Bem, o Caminho em si nao foi tao dificil de fazer hoje. Percorremos mais de 60km sem um esforço descomunal. Paramos bastante, visitamos os principais monumentos historicos. Coisas do século XI, XII e daí em diante. Isso nao tem preço. É para nao ser esquecido. O tempo ajudou mais do que no dia anterior. Fez menos sol, só em uma parte do dia estava um pouco quente. Mas foi só umas 2 horinhas.

O objetivo amanha é chegar a Burgos e curtir um pouco as muitas coisas que têm lá para se ver. Passar uns 2 dias. E aproveitar para descansar um pouco as pernas. Outra coisa q tem sido uma experiencia interessante, é a convivencia nos albergues (3 até agora), saber dividir o espaço, respeitar a liberdade do outro.

[… enquanto vou jogando um pouco de conversa fora no blog, vou salvando as fotos…]

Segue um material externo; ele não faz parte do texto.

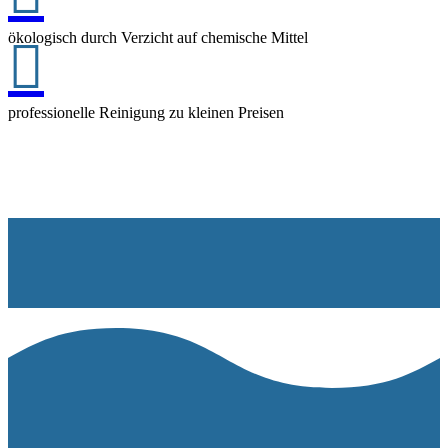
ökologisch durch Verzicht auf chemische Mittel

professionelle Reinigung zu kleinen Preisen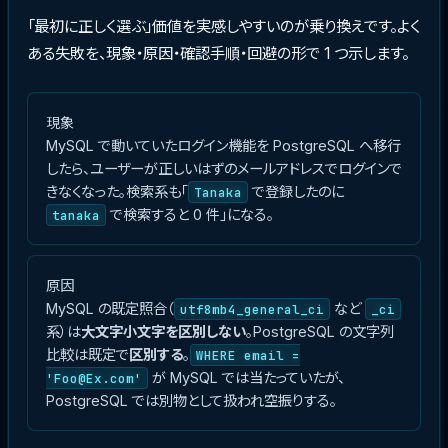
「最初に正しく選ぶ」価値を実感しやすいのが乗り換えです。よく
ある失敗を、現象・原因・確認手順・回避の形で 1 つ示します。
現象
MySQL で動いていたログイン機能を PostgreSQL へ移行
したら、ユーザーが正しいはずのメールアドレスでログインで
きなくなった。検索系も「
で登録したのに
Tanaka
で検索すると 0 件」になる。
tanaka
原因
MySQL の既定照合（
など
utf8mb4_general_ci
_ci
系）は
大文字小文字を区別しない
。PostgreSQL の文字列
比較は既定で
区別する
。
WHERE email =
が MySQL では当たっていたが、
'Foo@Ex.com'
PostgreSQL では別物として扱われ空振りする。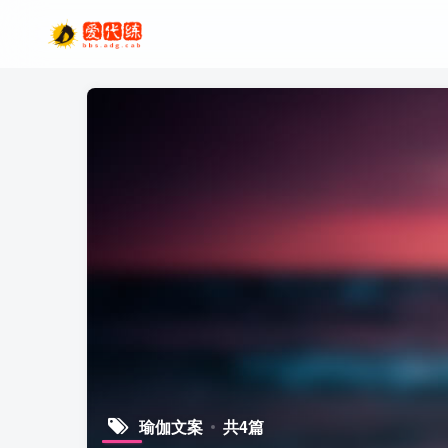
瑜伽文案
共4篇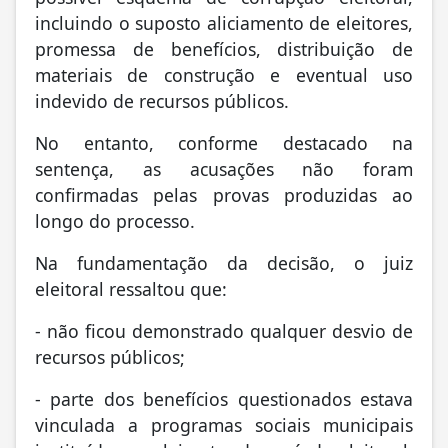
incluindo o suposto aliciamento de eleitores,
promessa de benefícios, distribuição de
materiais de construção e eventual uso
indevido de recursos públicos.
No entanto, conforme destacado na
sentença, as acusações não foram
confirmadas pelas provas produzidas ao
longo do processo.
Na fundamentação da decisão, o juiz
eleitoral ressaltou que:
- não ficou demonstrado qualquer desvio de
recursos públicos;
- parte dos benefícios questionados estava
vinculada a programas sociais municipais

As cidades podem ser pequenas, mas tem uma infra-estrutura que em muitas capitais e cidades no BR com mais de 200 mil hab. nao se pensa ainda ter. Bibliotecas publicas super organizadas, espacos publicos (tipo pracas, quadras, campos de esporte), sistemas de transporte publico, ciclovias, recolhimento dos residuos todo separado. É aí que esperamos chegar um dia e, detalhe: tudo somente com a estrutura do estado, o dinheiro dos impostos bem aplicado.

Vou fechar agora. Assim q der +++ novidades. Abraços.